[Opening LISTED ENTRIES section]

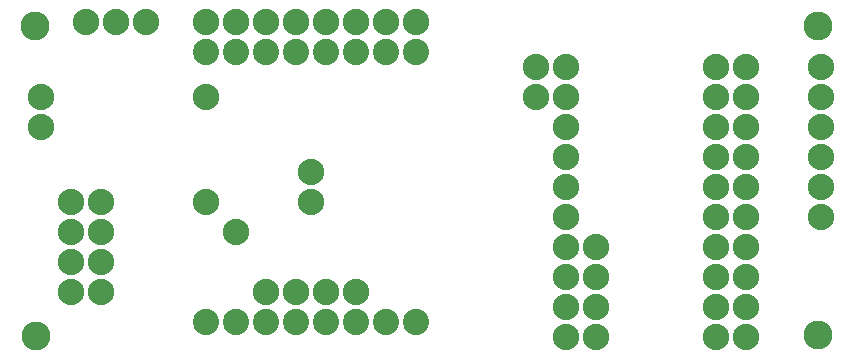
<source format=gbs>
G04 MADE WITH FRITZING*
G04 WWW.FRITZING.ORG*
G04 DOUBLE SIDED*
G04 HOLES PLATED*
G04 CONTOUR ON CENTER OF CONTOUR VECTOR*
%ASAXBY*%
%FSLAX23Y23*%
%MOIN*%
%OFA0B0*%
%SFA1.0B1.0*%
%ADD10C,0.087778*%
%ADD11C,0.088000*%
%ADD12C,0.096614*%
%LNMASK0*%
G90*
G70*
G54D10*
X1344Y1020D03*
X1244Y1020D03*
X1144Y1020D03*
X1044Y1020D03*
X944Y1020D03*
X844Y1020D03*
X744Y1020D03*
X644Y1020D03*
X644Y120D03*
X744Y120D03*
X844Y120D03*
X944Y120D03*
X1044Y120D03*
X1144Y120D03*
X1244Y120D03*
X1344Y120D03*
G54D11*
X644Y1120D03*
X744Y1120D03*
X844Y1120D03*
X944Y1120D03*
X1044Y1120D03*
X1144Y1120D03*
X1244Y1120D03*
X1344Y1120D03*
X2444Y470D03*
X2444Y570D03*
X2444Y670D03*
X2444Y770D03*
X2444Y870D03*
X2444Y970D03*
X2694Y470D03*
X2694Y570D03*
X2694Y670D03*
X2694Y770D03*
X2694Y870D03*
X2694Y970D03*
X2344Y470D03*
X2344Y570D03*
X2344Y670D03*
X2344Y770D03*
X2344Y870D03*
X2344Y970D03*
X294Y220D03*
X294Y320D03*
X294Y420D03*
X294Y520D03*
X194Y220D03*
X194Y320D03*
X194Y420D03*
X194Y520D03*
X2344Y70D03*
X2344Y170D03*
X2344Y270D03*
X2344Y370D03*
X2444Y70D03*
X2444Y170D03*
X2444Y270D03*
X2444Y370D03*
X744Y420D03*
X1944Y70D03*
X1944Y170D03*
X1944Y270D03*
X1944Y370D03*
X244Y1120D03*
X344Y1120D03*
X444Y1120D03*
X994Y620D03*
X994Y520D03*
X1844Y70D03*
X1844Y170D03*
X1844Y270D03*
X1844Y370D03*
X844Y220D03*
X944Y220D03*
X1044Y220D03*
X1144Y220D03*
X644Y520D03*
X1844Y970D03*
X1844Y870D03*
X1844Y770D03*
X1844Y670D03*
X1844Y570D03*
X1844Y470D03*
X644Y870D03*
X1744Y970D03*
X1744Y870D03*
X94Y870D03*
X94Y770D03*
G54D12*
X77Y72D03*
X2682Y1104D03*
X73Y1105D03*
X2682Y75D03*
G04 End of Mask0*
M02*
</source>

[Closing LISTED ENTRIES section]

• ACTIVITY:
Return all material verbatim, pictures omitted.

• SOLUTION TO THE EXERCISE:
<source format=gbs>
G04 MADE WITH FRITZING*
G04 WWW.FRITZING.ORG*
G04 DOUBLE SIDED*
G04 HOLES PLATED*
G04 CONTOUR ON CENTER OF CONTOUR VECTOR*
%ASAXBY*%
%FSLAX23Y23*%
%MOIN*%
%OFA0B0*%
%SFA1.0B1.0*%
%ADD10C,0.087778*%
%ADD11C,0.088000*%
%ADD12C,0.096614*%
%LNMASK0*%
G90*
G70*
G54D10*
X1344Y1020D03*
X1244Y1020D03*
X1144Y1020D03*
X1044Y1020D03*
X944Y1020D03*
X844Y1020D03*
X744Y1020D03*
X644Y1020D03*
X644Y120D03*
X744Y120D03*
X844Y120D03*
X944Y120D03*
X1044Y120D03*
X1144Y120D03*
X1244Y120D03*
X1344Y120D03*
G54D11*
X644Y1120D03*
X744Y1120D03*
X844Y1120D03*
X944Y1120D03*
X1044Y1120D03*
X1144Y1120D03*
X1244Y1120D03*
X1344Y1120D03*
X2444Y470D03*
X2444Y570D03*
X2444Y670D03*
X2444Y770D03*
X2444Y870D03*
X2444Y970D03*
X2694Y470D03*
X2694Y570D03*
X2694Y670D03*
X2694Y770D03*
X2694Y870D03*
X2694Y970D03*
X2344Y470D03*
X2344Y570D03*
X2344Y670D03*
X2344Y770D03*
X2344Y870D03*
X2344Y970D03*
X294Y220D03*
X294Y320D03*
X294Y420D03*
X294Y520D03*
X194Y220D03*
X194Y320D03*
X194Y420D03*
X194Y520D03*
X2344Y70D03*
X2344Y170D03*
X2344Y270D03*
X2344Y370D03*
X2444Y70D03*
X2444Y170D03*
X2444Y270D03*
X2444Y370D03*
X744Y420D03*
X1944Y70D03*
X1944Y170D03*
X1944Y270D03*
X1944Y370D03*
X244Y1120D03*
X344Y1120D03*
X444Y1120D03*
X994Y620D03*
X994Y520D03*
X1844Y70D03*
X1844Y170D03*
X1844Y270D03*
X1844Y370D03*
X844Y220D03*
X944Y220D03*
X1044Y220D03*
X1144Y220D03*
X644Y520D03*
X1844Y970D03*
X1844Y870D03*
X1844Y770D03*
X1844Y670D03*
X1844Y570D03*
X1844Y470D03*
X644Y870D03*
X1744Y970D03*
X1744Y870D03*
X94Y870D03*
X94Y770D03*
G54D12*
X77Y72D03*
X2682Y1104D03*
X73Y1105D03*
X2682Y75D03*
G04 End of Mask0*
M02*
</source>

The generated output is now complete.